TEKS BACAAN →

-------

Bayar parkir pakai QRIS. Gagasan ini muncul dari Wali Kota Jambi. Cerdas. Ngikut trend dan zaman. Sudah eranya.
Tapi….
Langkah ini bisa berbahaya dan bermasalah hukum. Pandangan ini disampaikan Firmansyah, SH., MH, praktisi hukum publik asal Jambi yang kini berdomisili di Jakarta. Menurutnya, kebijakan Wali Kota ini, jangan terlalu terburu-buru diterapkan. Sebelum dieksekusi, ide dan gagasan pemerintah itu mesti dibarengi dulu dengan kesiapan regulasi. Libatkan DPRD Kota Jambi. Jangan tinggalkan mereka.
“Gagasannya baik, digitalisasi pelayanan publik memang penting. Tapi tidak bisa berjalan tanpa dasar hukum. Regulasi itu fondasi. Tanpa itu, pelaksanaan di lapangan rawan pelanggaran dan penyimpangan,” ujarnya.
Menurut Firmansyah, saat ini, kebijakan parkir di Kota Jambi masih mengacu pada Perda No. 3 Tahun 2010 dan Perwali No. 32 Tahun 2018.
Dua regulasi ini, kata Firmansyah, belum menyentuh aspek-aspek penting sistem parkir digital. Seperti mekanisme pembayaran via QR Code. Status hukum juru parkir (jukir) digital. Perlindungan konsumen dan sanksi pelanggaran. Pengelolaan dana dan akuntabilitas.
Firmansyah menilai, ketidakhadiran aturan teknis yang mengatur operasional parkir digital bisa membuka ruang Pungutan liar oleh jukir yang belum dibekali QR resmi, Penagihan tanpa karcis di tepi jalan umum dan Pengelolaan dana parkir yang tidak transparan.

-------

DAFTAR CATATAN →
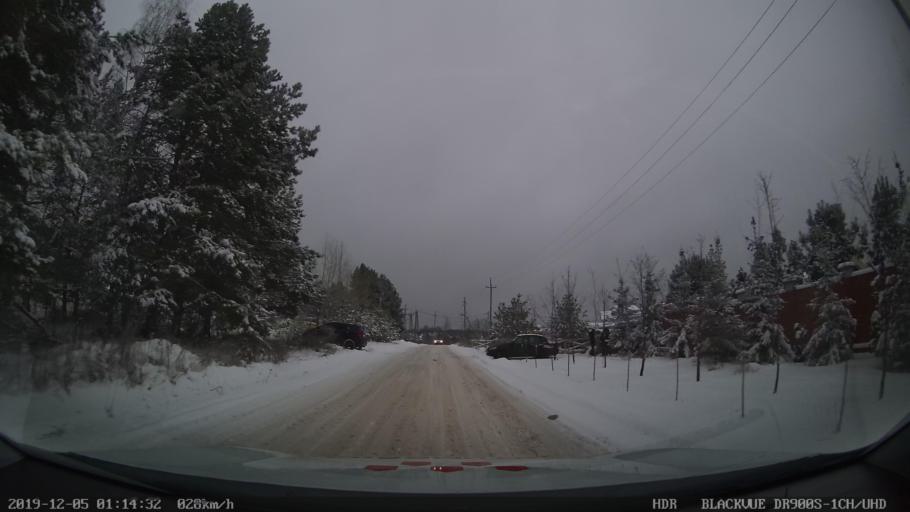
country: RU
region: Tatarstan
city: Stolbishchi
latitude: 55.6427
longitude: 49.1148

-------

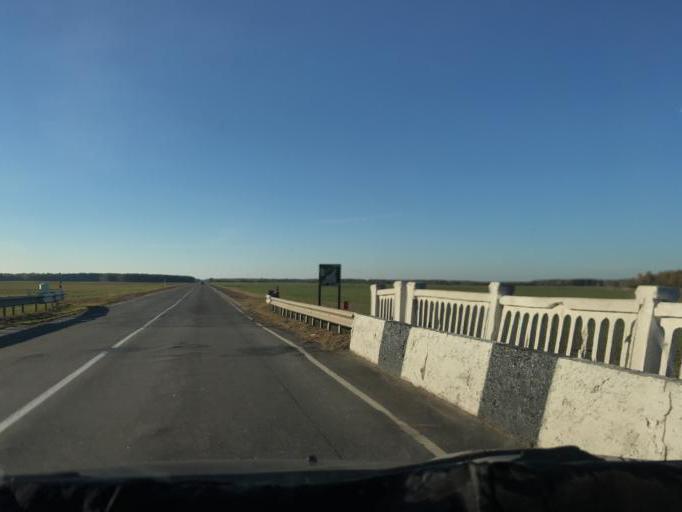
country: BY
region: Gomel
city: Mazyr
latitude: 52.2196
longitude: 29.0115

-------

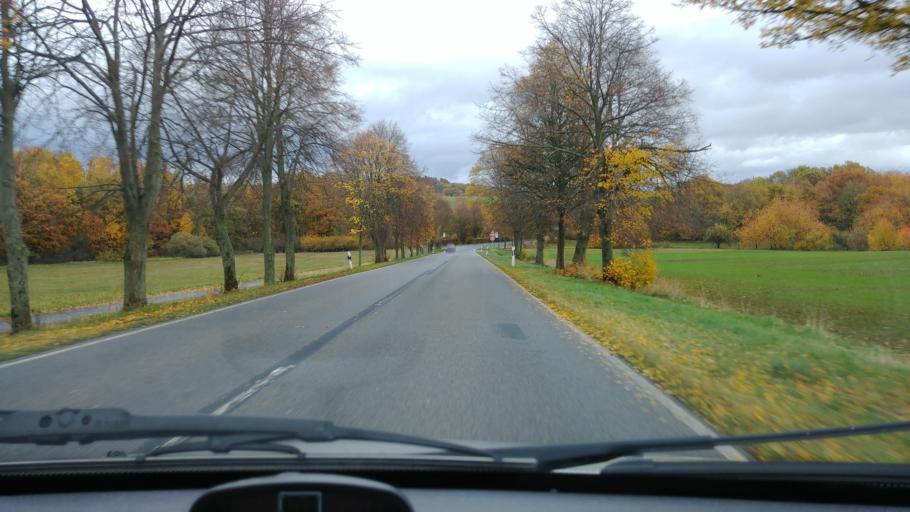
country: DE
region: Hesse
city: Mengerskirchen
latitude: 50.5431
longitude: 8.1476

-------

SOAL LATIHAN 1 → Dalam teks tentang parkir QRIS di Kota Jambi, regulasi apa yang saat ini menjadi acuan kebijakan parkir di kota tersebut?
SOAL LATIHAN 2 → Berdasarkan teks tentang parkir QRIS di Kota Jambi, jelaskan mengapa Firmansyah berpendapat bahwa kesiapan regulasi harus mendahului penerapan pembayaran parkir via QRIS.
Catatan tersebut tidak diperlukan untuk mengerjakan soal.

JAWABAN LENGKAP 1 → Perda No. 3 Tahun 2010 dan Perwali No. 32 Tahun 2018.

JAWABAN LENGKAP 2 → Menurut Firmansyah, regulasi adalah fondasi, dan tanpa dasar hukum pelaksanaan di lapangan rawan pelanggaran dan penyimpangan. Selain itu, Perda No. 3 Tahun 2010 dan Perwali No. 32 Tahun 2018 belum menyentuh aspek penting sistem parkir digital, seperti mekanisme pembayaran via QR Code, status hukum jukir digital, perlindungan konsumen dan sanksi pelanggaran, serta pengelolaan dana dan akuntabilitas.